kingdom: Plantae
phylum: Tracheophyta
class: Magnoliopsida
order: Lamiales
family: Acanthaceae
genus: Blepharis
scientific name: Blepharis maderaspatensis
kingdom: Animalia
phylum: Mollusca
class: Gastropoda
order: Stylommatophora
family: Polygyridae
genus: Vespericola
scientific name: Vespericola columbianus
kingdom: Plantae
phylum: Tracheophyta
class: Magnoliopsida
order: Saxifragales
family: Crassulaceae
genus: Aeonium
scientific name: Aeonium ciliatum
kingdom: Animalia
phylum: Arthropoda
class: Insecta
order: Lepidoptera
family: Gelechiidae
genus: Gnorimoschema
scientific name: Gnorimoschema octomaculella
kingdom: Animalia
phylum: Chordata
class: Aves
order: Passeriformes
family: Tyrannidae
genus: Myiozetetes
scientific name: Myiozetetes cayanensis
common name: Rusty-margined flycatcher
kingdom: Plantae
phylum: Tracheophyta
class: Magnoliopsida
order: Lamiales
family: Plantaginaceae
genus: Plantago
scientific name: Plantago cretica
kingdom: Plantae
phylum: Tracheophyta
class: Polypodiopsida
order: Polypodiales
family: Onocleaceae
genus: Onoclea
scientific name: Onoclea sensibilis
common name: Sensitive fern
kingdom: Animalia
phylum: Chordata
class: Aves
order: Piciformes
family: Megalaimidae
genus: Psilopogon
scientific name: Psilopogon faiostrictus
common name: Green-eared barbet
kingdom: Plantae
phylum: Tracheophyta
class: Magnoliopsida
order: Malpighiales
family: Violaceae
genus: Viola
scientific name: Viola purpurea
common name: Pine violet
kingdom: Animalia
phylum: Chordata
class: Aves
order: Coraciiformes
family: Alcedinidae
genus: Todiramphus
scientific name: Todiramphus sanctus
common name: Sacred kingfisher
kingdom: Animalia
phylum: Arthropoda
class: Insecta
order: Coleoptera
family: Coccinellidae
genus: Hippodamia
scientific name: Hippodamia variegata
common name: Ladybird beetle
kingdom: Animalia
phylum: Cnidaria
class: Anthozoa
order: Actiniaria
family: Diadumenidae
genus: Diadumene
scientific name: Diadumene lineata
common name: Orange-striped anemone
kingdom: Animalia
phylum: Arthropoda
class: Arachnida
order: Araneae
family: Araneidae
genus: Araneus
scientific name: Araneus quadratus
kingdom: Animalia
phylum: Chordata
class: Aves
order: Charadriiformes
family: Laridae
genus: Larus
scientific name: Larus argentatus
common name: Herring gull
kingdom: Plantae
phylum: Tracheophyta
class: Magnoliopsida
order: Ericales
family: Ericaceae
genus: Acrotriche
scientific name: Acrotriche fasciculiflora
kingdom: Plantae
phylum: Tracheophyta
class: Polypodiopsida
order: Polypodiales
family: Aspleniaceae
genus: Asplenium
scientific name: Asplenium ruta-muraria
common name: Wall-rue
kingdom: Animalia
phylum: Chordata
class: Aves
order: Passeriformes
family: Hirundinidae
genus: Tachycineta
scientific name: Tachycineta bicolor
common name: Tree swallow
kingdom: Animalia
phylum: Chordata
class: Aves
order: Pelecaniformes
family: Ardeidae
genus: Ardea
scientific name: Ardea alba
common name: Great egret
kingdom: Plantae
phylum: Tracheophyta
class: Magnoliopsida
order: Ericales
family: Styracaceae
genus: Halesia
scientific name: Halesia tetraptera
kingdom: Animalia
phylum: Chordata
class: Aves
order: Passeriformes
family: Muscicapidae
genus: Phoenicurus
┄┄┄┄┄┄┄┄┄┄
**SET EXERCISE:** Rewrite everything in the material from the line containing "scientific name: Aeonium ciliatum" down to the line containing "scientific name: Viola purpurea", putting "vernacular name" wherever "common name" appears and leaving everything else unchanged.

**SOLUTION BELOW:**
scientific name: Aeonium ciliatum
kingdom: Animalia
phylum: Arthropoda
class: Insecta
order: Lepidoptera
family: Gelechiidae
genus: Gnorimoschema
scientific name: Gnorimoschema octomaculella
kingdom: Animalia
phylum: Chordata
class: Aves
order: Passeriformes
family: Tyrannidae
genus: Myiozetetes
scientific name: Myiozetetes cayanensis
vernacular name: Rusty-margined flycatcher
kingdom: Plantae
phylum: Tracheophyta
class: Magnoliopsida
order: Lamiales
family: Plantaginaceae
genus: Plantago
scientific name: Plantago cretica
kingdom: Plantae
phylum: Tracheophyta
class: Polypodiopsida
order: Polypodiales
family: Onocleaceae
genus: Onoclea
scientific name: Onoclea sensibilis
vernacular name: Sensitive fern
kingdom: Animalia
phylum: Chordata
class: Aves
order: Piciformes
family: Megalaimidae
genus: Psilopogon
scientific name: Psilopogon faiostrictus
vernacular name: Green-eared barbet
kingdom: Plantae
phylum: Tracheophyta
class: Magnoliopsida
order: Malpighiales
family: Violaceae
genus: Viola
scientific name: Viola purpurea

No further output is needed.